> _Task to complete_
Lines below that hold the word "werden" must be copied in full.

[Items listed in a dataset]
┄┄┄┄┄┄

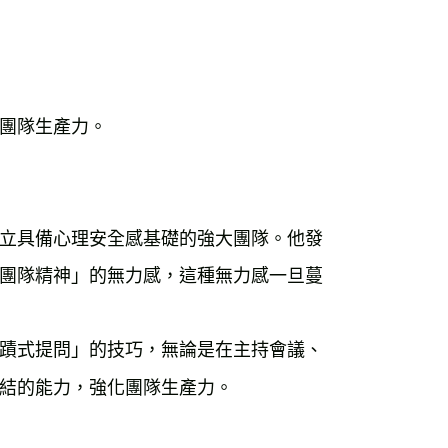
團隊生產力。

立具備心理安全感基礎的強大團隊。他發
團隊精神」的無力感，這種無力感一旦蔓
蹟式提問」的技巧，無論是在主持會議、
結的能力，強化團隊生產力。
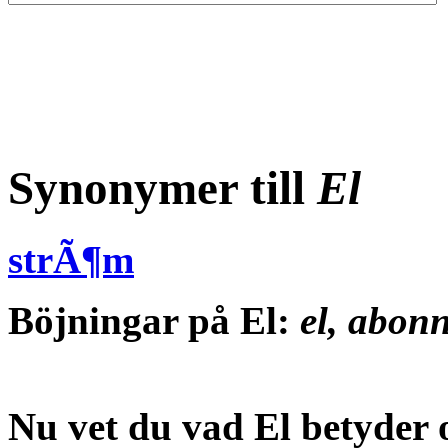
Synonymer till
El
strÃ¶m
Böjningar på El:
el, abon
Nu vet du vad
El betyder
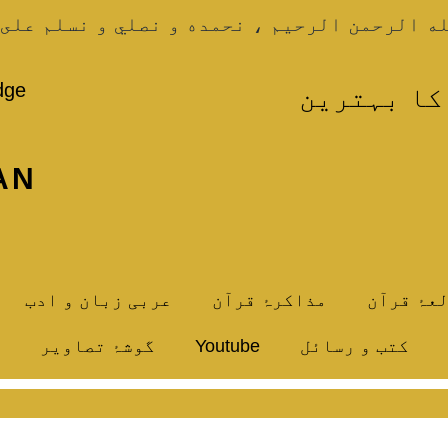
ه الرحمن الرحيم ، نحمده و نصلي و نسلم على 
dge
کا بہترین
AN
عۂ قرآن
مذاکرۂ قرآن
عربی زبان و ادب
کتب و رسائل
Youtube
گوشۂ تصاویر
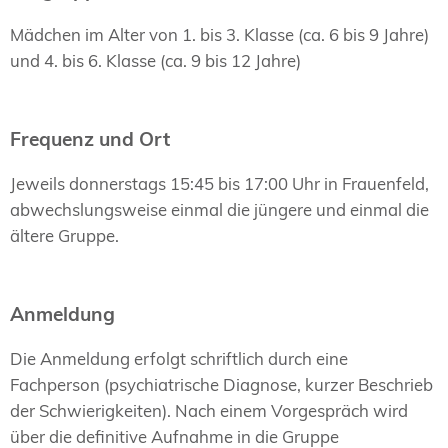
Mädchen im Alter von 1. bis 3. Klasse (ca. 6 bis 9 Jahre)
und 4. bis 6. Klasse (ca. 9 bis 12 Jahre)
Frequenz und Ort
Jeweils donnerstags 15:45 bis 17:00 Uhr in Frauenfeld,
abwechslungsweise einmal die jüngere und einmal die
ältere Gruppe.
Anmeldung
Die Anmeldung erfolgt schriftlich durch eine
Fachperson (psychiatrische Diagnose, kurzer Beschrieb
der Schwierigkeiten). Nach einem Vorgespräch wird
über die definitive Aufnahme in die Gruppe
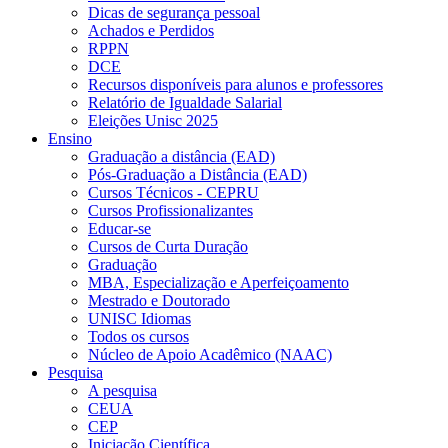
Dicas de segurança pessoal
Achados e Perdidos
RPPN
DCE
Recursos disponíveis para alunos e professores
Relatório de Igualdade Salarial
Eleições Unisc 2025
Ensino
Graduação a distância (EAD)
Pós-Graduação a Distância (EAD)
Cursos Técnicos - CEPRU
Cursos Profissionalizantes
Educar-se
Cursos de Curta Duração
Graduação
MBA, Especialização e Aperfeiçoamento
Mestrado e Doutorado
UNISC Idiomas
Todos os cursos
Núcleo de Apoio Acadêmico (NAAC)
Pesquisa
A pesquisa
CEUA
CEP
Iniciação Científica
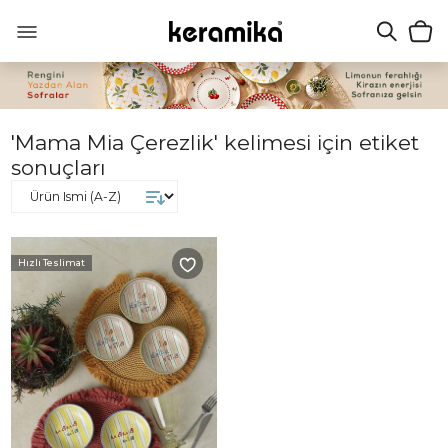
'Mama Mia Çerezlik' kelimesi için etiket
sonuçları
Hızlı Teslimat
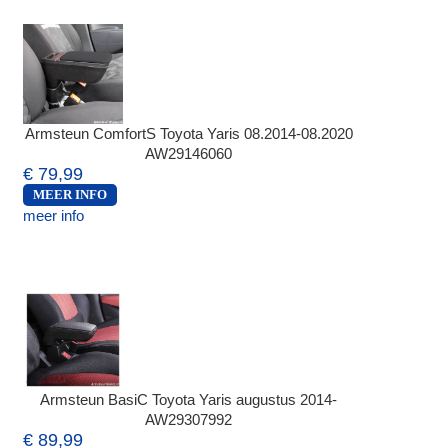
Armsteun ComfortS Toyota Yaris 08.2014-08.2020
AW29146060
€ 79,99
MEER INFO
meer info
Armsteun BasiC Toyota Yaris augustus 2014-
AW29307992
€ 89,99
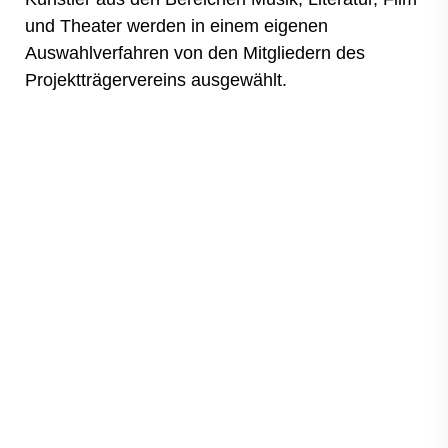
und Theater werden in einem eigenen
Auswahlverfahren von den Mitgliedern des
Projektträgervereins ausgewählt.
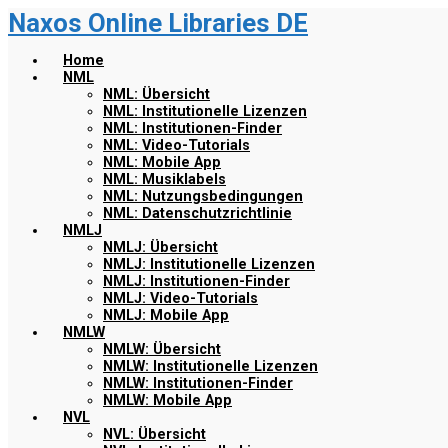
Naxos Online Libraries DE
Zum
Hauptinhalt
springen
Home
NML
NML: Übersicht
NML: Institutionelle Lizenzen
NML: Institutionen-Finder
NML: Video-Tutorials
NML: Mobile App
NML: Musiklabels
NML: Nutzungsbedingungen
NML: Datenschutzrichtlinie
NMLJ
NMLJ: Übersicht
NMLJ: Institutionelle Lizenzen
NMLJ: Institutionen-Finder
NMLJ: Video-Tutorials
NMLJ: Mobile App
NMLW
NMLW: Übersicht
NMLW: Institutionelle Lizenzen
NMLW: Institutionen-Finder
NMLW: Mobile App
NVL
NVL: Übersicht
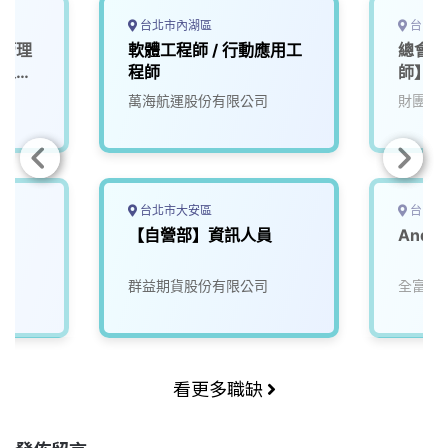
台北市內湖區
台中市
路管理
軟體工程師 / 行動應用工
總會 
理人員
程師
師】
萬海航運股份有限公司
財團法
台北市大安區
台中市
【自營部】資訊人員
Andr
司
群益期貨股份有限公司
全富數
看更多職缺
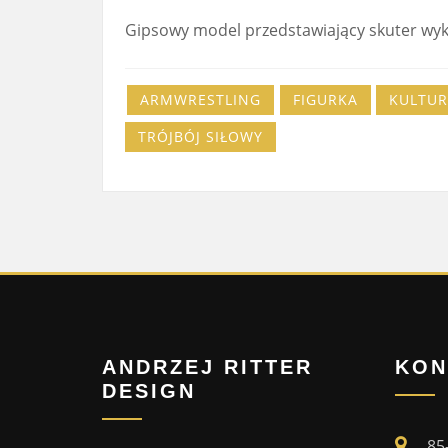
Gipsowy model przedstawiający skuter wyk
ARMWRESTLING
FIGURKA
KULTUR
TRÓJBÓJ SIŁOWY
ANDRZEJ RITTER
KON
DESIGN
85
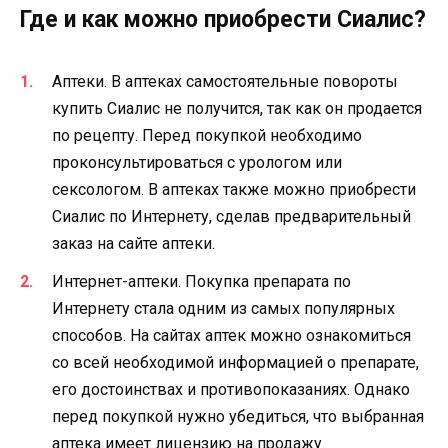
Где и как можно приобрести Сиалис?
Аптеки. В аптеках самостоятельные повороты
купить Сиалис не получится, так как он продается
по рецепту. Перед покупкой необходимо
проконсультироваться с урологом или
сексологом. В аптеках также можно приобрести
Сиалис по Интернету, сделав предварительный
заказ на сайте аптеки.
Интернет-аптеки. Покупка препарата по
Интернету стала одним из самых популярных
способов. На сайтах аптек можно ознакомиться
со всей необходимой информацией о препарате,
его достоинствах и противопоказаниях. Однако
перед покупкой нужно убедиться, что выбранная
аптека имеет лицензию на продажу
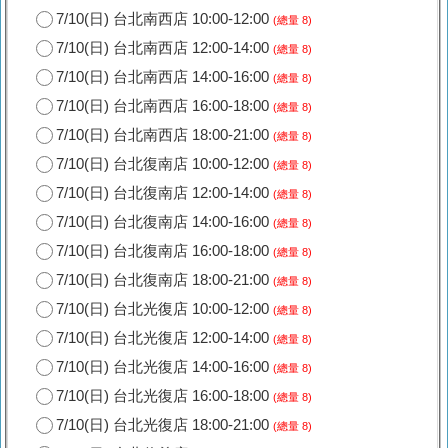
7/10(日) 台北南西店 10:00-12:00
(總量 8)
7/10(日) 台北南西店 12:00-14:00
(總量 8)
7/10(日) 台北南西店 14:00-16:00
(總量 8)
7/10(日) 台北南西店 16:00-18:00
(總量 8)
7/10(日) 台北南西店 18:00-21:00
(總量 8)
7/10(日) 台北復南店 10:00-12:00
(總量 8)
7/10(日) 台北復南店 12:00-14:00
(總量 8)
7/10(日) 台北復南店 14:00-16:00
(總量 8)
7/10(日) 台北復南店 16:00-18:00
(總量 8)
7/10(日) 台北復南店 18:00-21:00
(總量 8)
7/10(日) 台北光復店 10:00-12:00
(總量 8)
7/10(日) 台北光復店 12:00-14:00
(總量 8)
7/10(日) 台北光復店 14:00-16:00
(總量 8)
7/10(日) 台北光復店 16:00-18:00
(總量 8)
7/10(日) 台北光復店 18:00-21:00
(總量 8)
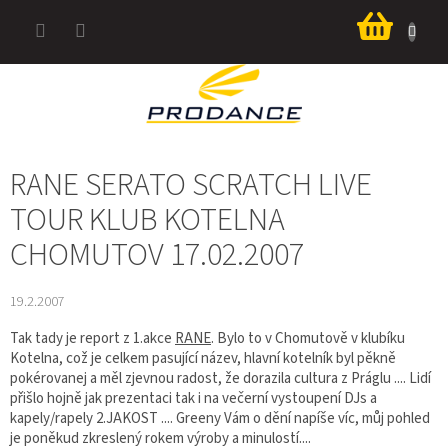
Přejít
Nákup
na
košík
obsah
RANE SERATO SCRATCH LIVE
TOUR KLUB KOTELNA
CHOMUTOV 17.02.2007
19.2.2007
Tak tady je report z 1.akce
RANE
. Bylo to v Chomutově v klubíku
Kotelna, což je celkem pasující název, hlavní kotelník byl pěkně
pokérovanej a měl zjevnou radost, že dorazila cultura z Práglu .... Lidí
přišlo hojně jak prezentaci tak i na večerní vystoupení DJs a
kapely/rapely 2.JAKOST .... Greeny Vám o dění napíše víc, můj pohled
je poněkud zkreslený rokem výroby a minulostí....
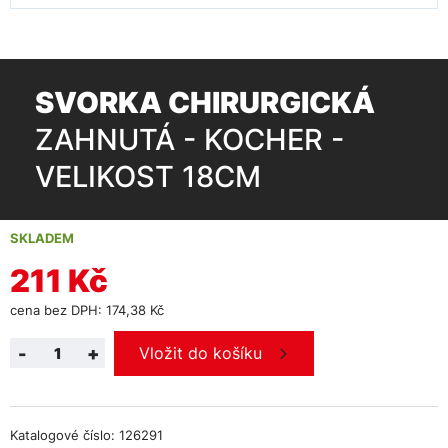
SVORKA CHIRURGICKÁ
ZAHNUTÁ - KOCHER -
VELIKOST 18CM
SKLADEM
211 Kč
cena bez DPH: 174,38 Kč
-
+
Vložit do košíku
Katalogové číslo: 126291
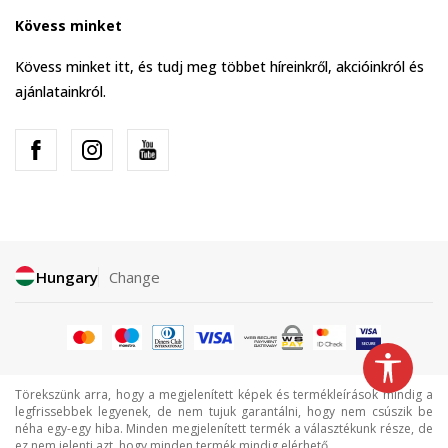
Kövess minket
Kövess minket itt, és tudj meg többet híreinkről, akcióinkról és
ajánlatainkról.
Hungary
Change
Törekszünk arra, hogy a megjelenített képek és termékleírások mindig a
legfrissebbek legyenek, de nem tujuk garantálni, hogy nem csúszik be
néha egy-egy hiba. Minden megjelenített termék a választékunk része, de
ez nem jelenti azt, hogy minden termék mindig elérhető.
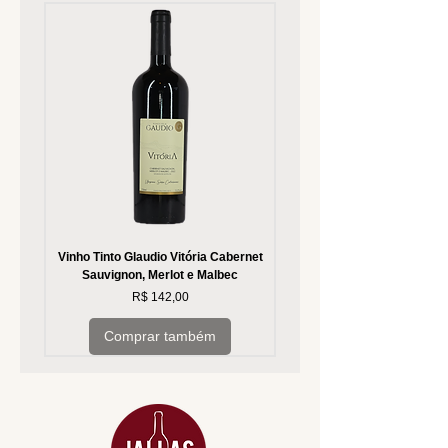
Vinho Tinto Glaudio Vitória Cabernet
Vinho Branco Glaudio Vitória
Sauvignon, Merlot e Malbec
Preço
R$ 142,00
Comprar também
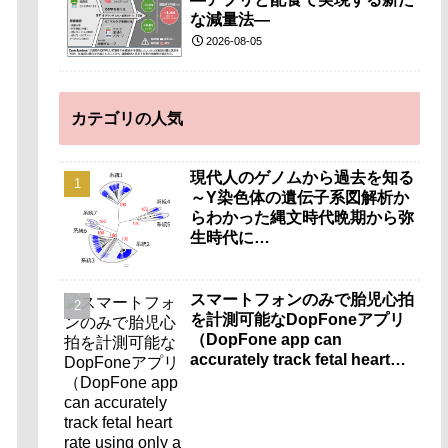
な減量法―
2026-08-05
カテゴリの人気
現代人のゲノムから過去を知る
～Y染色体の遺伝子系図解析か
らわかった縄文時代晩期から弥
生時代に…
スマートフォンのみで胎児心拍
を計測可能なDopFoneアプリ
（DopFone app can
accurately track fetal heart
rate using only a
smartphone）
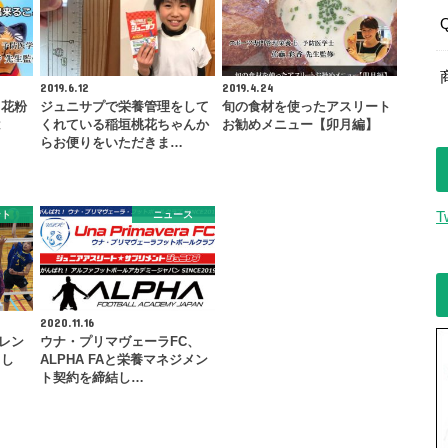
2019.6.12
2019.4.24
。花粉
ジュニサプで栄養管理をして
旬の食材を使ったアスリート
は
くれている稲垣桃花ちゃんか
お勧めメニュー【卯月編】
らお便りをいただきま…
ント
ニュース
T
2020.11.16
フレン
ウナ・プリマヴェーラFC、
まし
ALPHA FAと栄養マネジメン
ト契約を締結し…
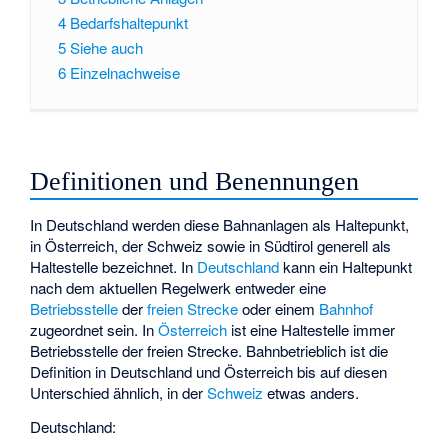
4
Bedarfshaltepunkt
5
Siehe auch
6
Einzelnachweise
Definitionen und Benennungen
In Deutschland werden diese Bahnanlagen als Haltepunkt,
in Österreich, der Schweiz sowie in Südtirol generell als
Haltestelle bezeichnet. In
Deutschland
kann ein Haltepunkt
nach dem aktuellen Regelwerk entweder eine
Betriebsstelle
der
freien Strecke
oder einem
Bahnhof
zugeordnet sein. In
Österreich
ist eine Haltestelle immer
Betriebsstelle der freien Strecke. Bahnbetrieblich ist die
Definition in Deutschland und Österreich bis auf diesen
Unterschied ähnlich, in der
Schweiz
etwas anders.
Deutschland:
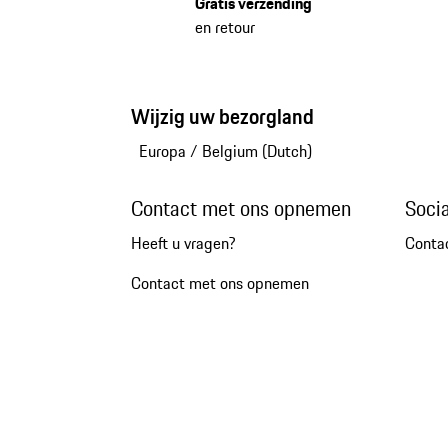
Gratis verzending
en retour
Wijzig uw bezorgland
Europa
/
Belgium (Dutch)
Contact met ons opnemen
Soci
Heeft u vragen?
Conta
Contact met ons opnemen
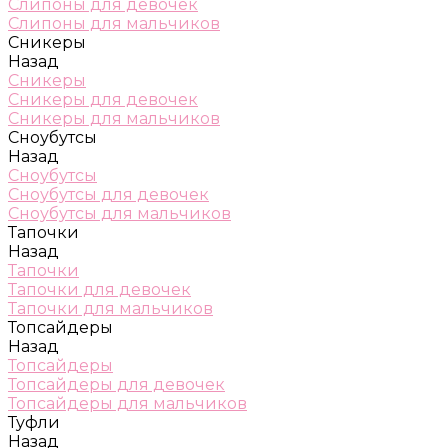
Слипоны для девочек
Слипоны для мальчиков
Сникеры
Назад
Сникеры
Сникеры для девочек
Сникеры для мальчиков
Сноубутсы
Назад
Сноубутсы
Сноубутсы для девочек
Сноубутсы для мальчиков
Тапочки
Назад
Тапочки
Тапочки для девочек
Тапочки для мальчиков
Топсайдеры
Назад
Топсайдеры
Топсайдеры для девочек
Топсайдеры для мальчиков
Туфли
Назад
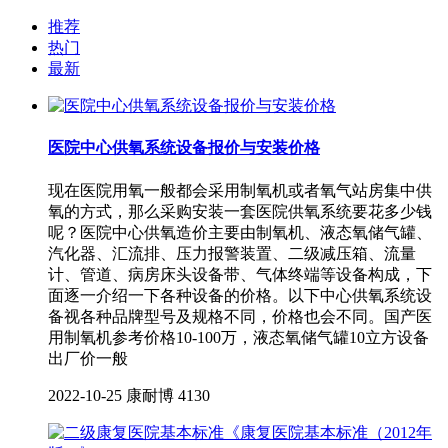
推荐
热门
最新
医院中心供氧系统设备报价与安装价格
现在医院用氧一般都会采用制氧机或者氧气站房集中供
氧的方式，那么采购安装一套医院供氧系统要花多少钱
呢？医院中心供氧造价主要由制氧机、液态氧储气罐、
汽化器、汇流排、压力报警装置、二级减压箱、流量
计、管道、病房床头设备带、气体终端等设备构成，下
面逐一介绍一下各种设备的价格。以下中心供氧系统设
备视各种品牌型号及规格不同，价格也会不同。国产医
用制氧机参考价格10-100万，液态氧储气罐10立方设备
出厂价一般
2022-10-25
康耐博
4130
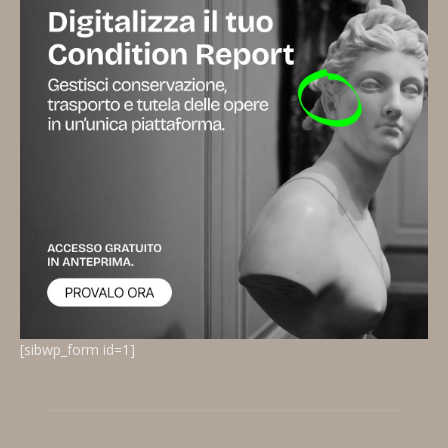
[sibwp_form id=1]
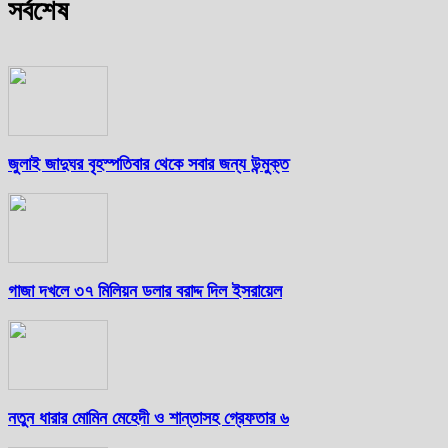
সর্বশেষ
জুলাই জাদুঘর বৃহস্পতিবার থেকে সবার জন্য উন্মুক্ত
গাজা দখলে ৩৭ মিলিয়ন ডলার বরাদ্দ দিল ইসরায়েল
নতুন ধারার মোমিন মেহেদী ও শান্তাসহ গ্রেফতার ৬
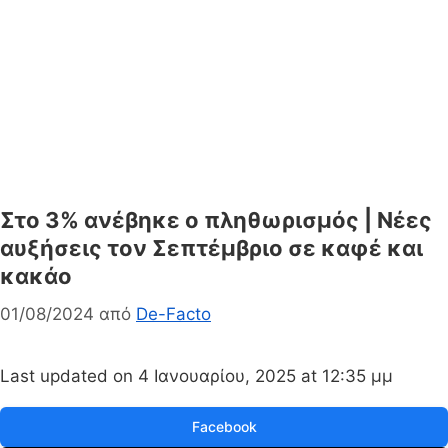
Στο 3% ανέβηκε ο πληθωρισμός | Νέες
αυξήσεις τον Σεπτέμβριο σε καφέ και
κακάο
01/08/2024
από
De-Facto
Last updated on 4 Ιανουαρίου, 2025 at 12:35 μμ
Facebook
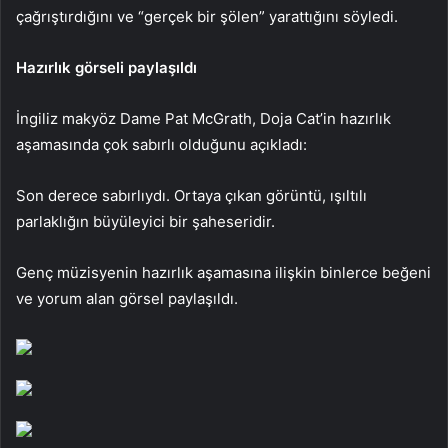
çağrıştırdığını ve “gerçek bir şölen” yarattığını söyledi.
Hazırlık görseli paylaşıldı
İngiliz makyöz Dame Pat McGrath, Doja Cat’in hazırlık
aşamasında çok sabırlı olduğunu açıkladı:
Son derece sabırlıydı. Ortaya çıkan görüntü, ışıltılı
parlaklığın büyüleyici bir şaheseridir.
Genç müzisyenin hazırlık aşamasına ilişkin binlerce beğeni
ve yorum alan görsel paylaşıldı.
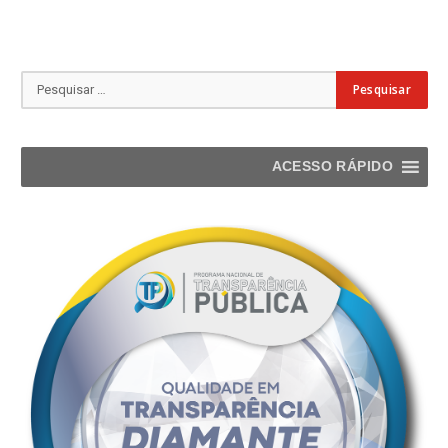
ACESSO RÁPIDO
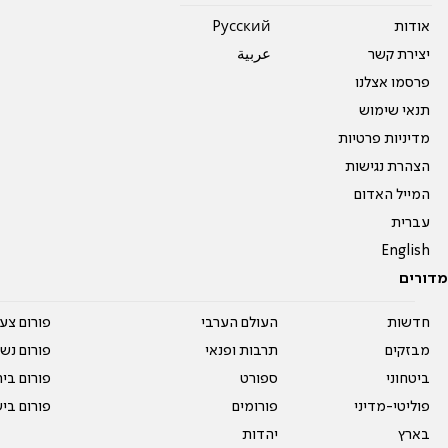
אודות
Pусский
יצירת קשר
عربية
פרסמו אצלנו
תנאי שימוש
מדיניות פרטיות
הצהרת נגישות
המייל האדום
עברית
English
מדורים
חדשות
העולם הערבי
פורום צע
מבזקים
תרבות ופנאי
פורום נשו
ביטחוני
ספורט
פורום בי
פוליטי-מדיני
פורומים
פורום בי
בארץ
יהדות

┄┄┄┄┄┄

> _Exercise response_
und Theater werden in einem eigenen
In Deutschland werden diese Bahnanlagen als Haltepunkt,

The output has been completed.